### Listed records ###

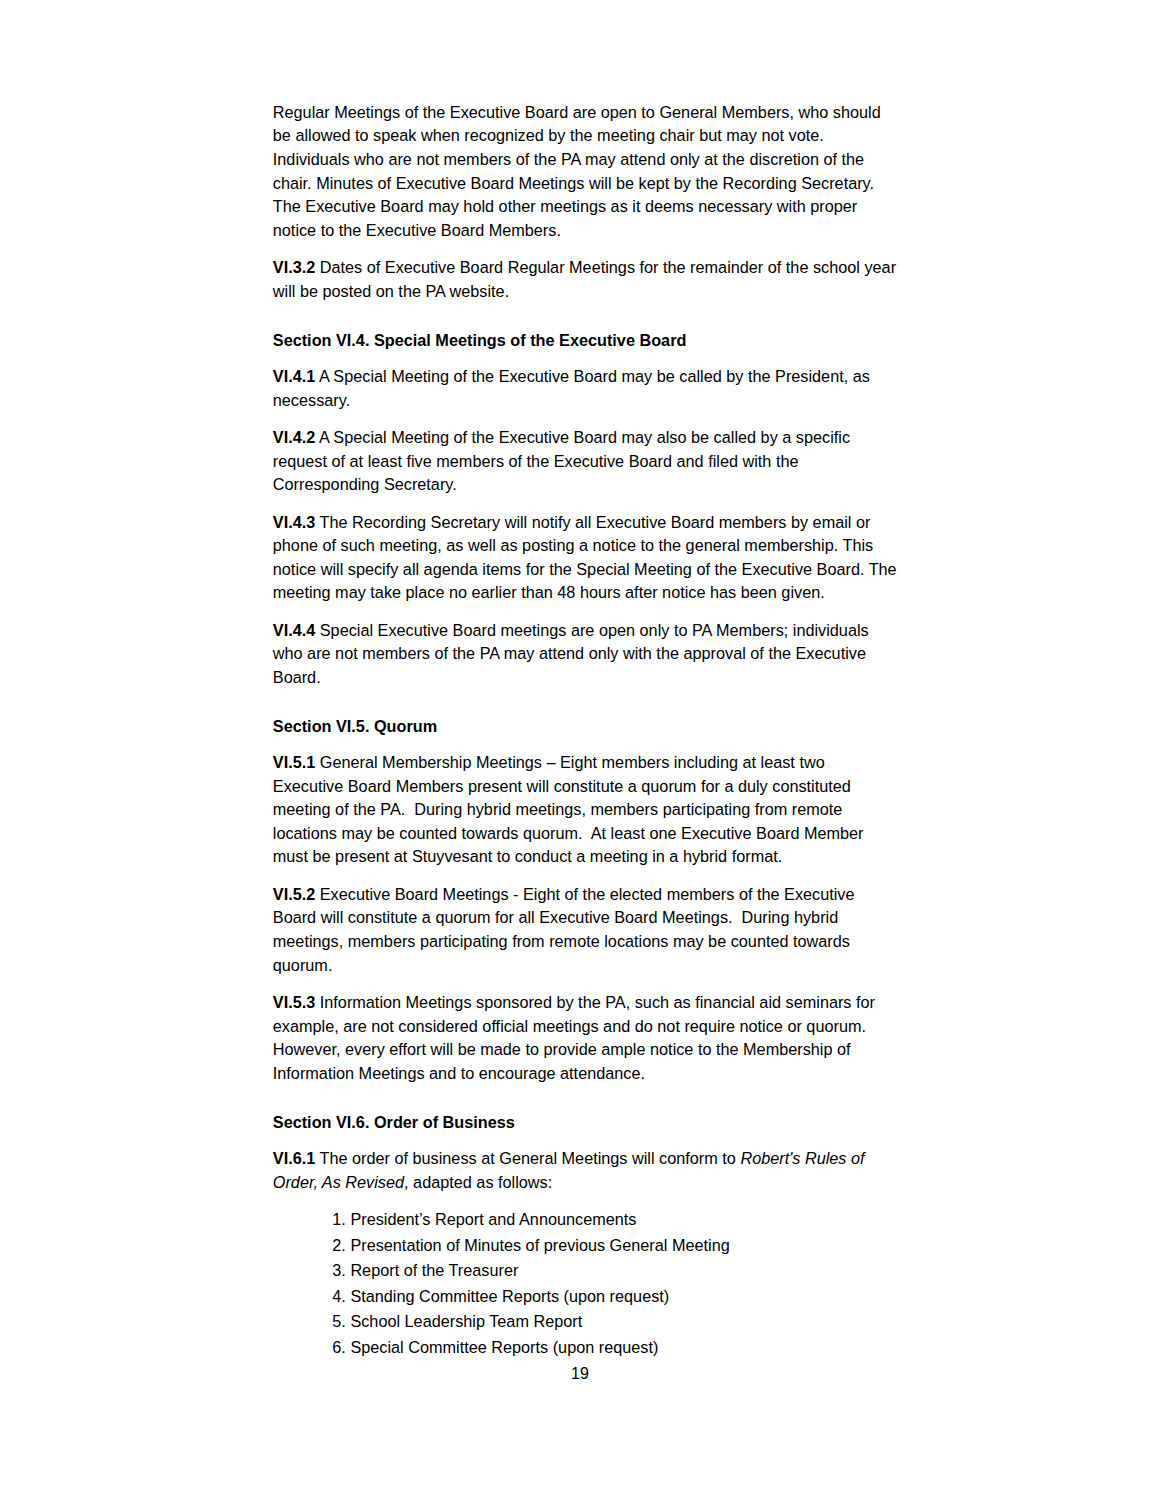Regular Meetings of the Executive Board are open to General Members, who should be allowed to speak when recognized by the meeting chair but may not vote. Individuals who are not members of the PA may attend only at the discretion of the chair. Minutes of Executive Board Meetings will be kept by the Recording Secretary. The Executive Board may hold other meetings as it deems necessary with proper notice to the Executive Board Members.
VI.3.2 Dates of Executive Board Regular Meetings for the remainder of the school year will be posted on the PA website.
Section VI.4. Special Meetings of the Executive Board
VI.4.1 A Special Meeting of the Executive Board may be called by the President, as necessary.
VI.4.2 A Special Meeting of the Executive Board may also be called by a specific request of at least five members of the Executive Board and filed with the Corresponding Secretary.
VI.4.3 The Recording Secretary will notify all Executive Board members by email or phone of such meeting, as well as posting a notice to the general membership. This notice will specify all agenda items for the Special Meeting of the Executive Board. The meeting may take place no earlier than 48 hours after notice has been given.
VI.4.4 Special Executive Board meetings are open only to PA Members; individuals who are not members of the PA may attend only with the approval of the Executive Board.
Section VI.5. Quorum
VI.5.1 General Membership Meetings – Eight members including at least two Executive Board Members present will constitute a quorum for a duly constituted meeting of the PA. During hybrid meetings, members participating from remote locations may be counted towards quorum. At least one Executive Board Member must be present at Stuyvesant to conduct a meeting in a hybrid format.
VI.5.2 Executive Board Meetings - Eight of the elected members of the Executive Board will constitute a quorum for all Executive Board Meetings. During hybrid meetings, members participating from remote locations may be counted towards quorum.
VI.5.3 Information Meetings sponsored by the PA, such as financial aid seminars for example, are not considered official meetings and do not require notice or quorum. However, every effort will be made to provide ample notice to the Membership of Information Meetings and to encourage attendance.
Section VI.6. Order of Business
VI.6.1 The order of business at General Meetings will conform to Robert's Rules of Order, As Revised, adapted as follows:
1. President’s Report and Announcements
2. Presentation of Minutes of previous General Meeting
3. Report of the Treasurer
4. Standing Committee Reports (upon request)
5. School Leadership Team Report
6. Special Committee Reports (upon request)
19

###

- Work task -
From the entries above, copy every line containing the word "participating".

- Written reply -
VI.5.1 General Membership Meetings – Eight members including at least two Executive Board Members present will constitute a quorum for a duly constituted meeting of the PA. During hybrid meetings, members participating from remote locations may be counted towards quorum. At least one Executive Board Member must be present at Stuyvesant to conduct a meeting in a hybrid format.
VI.5.2 Executive Board Meetings - Eight of the elected members of the Executive Board will constitute a quorum for all Executive Board Meetings. During hybrid meetings, members participating from remote locations may be counted towards quorum.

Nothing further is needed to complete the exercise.